**EXERCISE**
Every record is to be printed exactly as written, and any picture in it is skipped.

**EXTRACTED DATA**
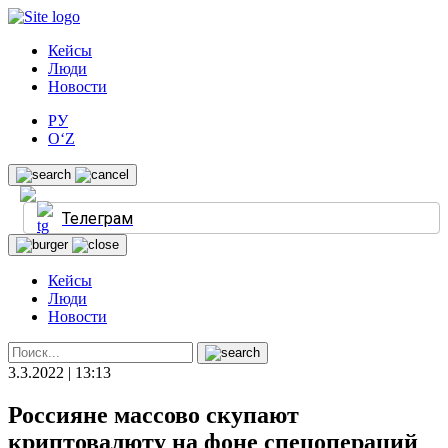
Кейсы
Люди
Новости
РУ
O‘Z
Телеграм
Кейсы
Люди
Новости
3.3.2022 | 13:13
Россияне массово скупают
криптовалюту на фоне спецопераций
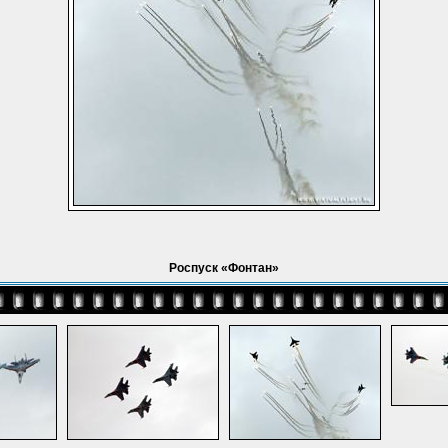
Роспуск «Фонтан»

**SOLUTION FOR THIS TASK**
Кейсы
Люди
Новости
РУ
O‘Z
Телеграм
Кейсы
Люди
Новости
3.3.2022 | 13:13
Россияне массово скупают
криптовалюту на фоне спецопераций
Роспуск «Фонтан»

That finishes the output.